There are two words I have never heard anyone use to describe me: silent and still.
My kids might tell you I cry out for silence and stillness all day, every day. But silence and stillness are disciplines that I have to be very intentional about practicing, myself.
Recently my husband and I faced a rather large decision and it needed to be made quickly.
Usually I am quite capable and confident in my decision-making skills. I am a voracious researcher, lover of analysis, processor extraordinaire. I am the type of person to read every review, pore over manuals, investigate, and make an informed decision. I can even do this very quickly when the situation calls for it.
But this time … this time I was stuck.
I didn’t know where to begin processing. I was overwhelmed with the weight of the decision and how it would affect our family. I was unacquainted with this version of myself and unnerved by my own hesitancy. Not knowing which way was the right way, or even what I wanted to do, I was lost.
Paralyzed by uncertainty, my confidence faltered.
What’s more … what’s worse … I had some sense of which direction God was leading me. And I didn’t like it. Didn’t want to face it. Didn’t want His opinion if it differed from mine, thank you very much. I was like a cat being dunked into a bucket of cold water, clawing the sides in resistance.
In prayer, I clearly heard God tell me to be silent and still. To not analyze, not research. But to dwell in the uncertainty, trust Him and let Him show me the way.
This was FOREIGN territory for me. I grumbled to God that I would try my best, but respectfully reminded Him we were on a deadline, here. And I didn’t have forty years.
I fully believe God gives us the ability to reason and freedom to exercise free will in our decisions. But there was no doubt He wanted me to shelve my methods – all of them – and completely, whole heartedly surrender this decision making process to Him.
So I obeyed and relinquished control with the same intensity I typically engage.
I did nothing. No research. No pros and cons. I didn’t process with friends. (I did ask for prayer.) I just rested my mind from anything having to do with the decision and entered into a period of waiting.
And God, He was so gentle with me. So kind. He took my hand and ever so slowly led me through this decision. In bite-sized pieces, one factor at a time, he revealed my objections and showed me the way. Every fear, every question, every hesitation … he answered for me. Completely, without any room for doubt.
This was so different from the way I rabidly attacked problems. Consuming them all at once. And when the deadline arrived, the decision was crystal clear.
Trust in the Lord with all your heart, and lean not on your own understanding. In all your ways, acknowledge Him, and he will make your path straight. Proverbs 3:5-6
I have known this verse by heart forever. And I believe it, especially in the macro of my life. But when given the opportunity to practice trust, often I don’t. Instead I find myself applying, 2: Timothy 1:7 which in the King James is, For God hath not given us the spirit of fear; but of power, and of love, and of a sound mind.

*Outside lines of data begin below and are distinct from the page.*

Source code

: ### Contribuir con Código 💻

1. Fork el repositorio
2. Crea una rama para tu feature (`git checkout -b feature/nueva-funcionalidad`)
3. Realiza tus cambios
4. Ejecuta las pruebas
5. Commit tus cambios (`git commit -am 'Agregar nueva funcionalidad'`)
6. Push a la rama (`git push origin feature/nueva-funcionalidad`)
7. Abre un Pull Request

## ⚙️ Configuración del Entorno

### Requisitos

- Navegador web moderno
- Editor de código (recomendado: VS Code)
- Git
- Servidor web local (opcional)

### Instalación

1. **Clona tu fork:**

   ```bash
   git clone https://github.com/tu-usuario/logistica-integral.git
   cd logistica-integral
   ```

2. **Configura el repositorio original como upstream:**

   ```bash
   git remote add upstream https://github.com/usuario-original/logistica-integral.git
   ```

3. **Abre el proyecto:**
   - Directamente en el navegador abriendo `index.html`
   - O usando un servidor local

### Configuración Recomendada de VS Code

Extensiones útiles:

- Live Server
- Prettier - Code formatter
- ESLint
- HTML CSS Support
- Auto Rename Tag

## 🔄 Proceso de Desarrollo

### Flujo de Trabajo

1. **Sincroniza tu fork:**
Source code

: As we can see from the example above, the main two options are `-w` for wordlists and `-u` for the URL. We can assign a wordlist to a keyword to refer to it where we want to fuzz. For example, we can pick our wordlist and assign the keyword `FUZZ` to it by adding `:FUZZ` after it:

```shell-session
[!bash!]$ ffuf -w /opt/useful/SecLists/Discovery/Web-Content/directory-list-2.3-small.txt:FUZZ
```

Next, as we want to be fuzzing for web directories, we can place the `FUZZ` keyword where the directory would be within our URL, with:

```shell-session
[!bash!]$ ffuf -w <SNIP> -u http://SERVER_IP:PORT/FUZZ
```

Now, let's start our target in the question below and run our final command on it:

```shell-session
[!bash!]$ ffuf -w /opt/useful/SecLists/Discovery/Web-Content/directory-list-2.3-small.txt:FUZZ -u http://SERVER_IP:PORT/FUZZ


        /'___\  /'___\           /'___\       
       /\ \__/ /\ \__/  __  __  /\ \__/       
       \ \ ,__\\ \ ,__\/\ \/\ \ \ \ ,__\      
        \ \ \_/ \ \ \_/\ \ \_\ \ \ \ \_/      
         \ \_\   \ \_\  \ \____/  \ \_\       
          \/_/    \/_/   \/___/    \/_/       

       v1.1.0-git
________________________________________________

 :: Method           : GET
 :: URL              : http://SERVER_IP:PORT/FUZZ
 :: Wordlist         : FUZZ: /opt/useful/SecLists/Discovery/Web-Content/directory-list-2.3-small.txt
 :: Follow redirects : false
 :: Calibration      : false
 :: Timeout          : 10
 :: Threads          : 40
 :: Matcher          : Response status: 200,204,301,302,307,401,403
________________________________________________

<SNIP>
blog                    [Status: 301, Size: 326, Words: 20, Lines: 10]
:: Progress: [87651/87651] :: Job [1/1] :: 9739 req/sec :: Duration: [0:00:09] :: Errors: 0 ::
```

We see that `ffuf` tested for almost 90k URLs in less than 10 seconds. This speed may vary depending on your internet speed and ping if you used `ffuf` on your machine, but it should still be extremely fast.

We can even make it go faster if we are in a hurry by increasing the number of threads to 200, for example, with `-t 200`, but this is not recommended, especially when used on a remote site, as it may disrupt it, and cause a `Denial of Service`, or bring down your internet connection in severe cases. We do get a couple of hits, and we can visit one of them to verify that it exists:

God did engage my sound mind as He revealed each facet in the decision. But it was in His timing, not mine. And during this time of quiet, I realized that if I’d rushed in, ran the analysis, processed with friends and researched this to death, then I really wasn’t trusting him at all with this decision. I was merely leaning on my own understanding.
This is what the Sovereign Lord, the Holy One of Israel, says: In repentance and rest is your salvation, in quietness and trust is your strength; but you would have none of it. Isaiah 30:15
I think as a culture we tend to fall more into the category of, “you would have none of it” as it relates to rest, quietness, and trust. (And certainly repentance, but that is a whole different topic.) We value strength and confidence but rarely pair those qualities with rest, quietness and trust. Rather, we admire those who push, strive, and conquer.
But look closely at the meaning of each word in this statement:
In quietness and trust is your strength.
quietness: to keep silent, remain quiet, remain calm, at peace
trust: in the Hebrew this is translated as confidence
strength: power, might, achievement
So the message is: In quiet, calm, and peace you will find confidence and power. Not in self-reliance … no matter how capable you are.
CLICK HERE to subscribe to the Favorite Things letter and receive a free printable.
God’s word is always true. And when I practiced silence and trust, pressing solely into God, a deeper, stronger sense of certainty arose in my spirit. In quietness I found confidence and strength. And God not only led me, He affirmed the decision over and over. I have incredible peace and trust in His plan. And unending gratitude for God patiently showing me – yet again – that His way is always best.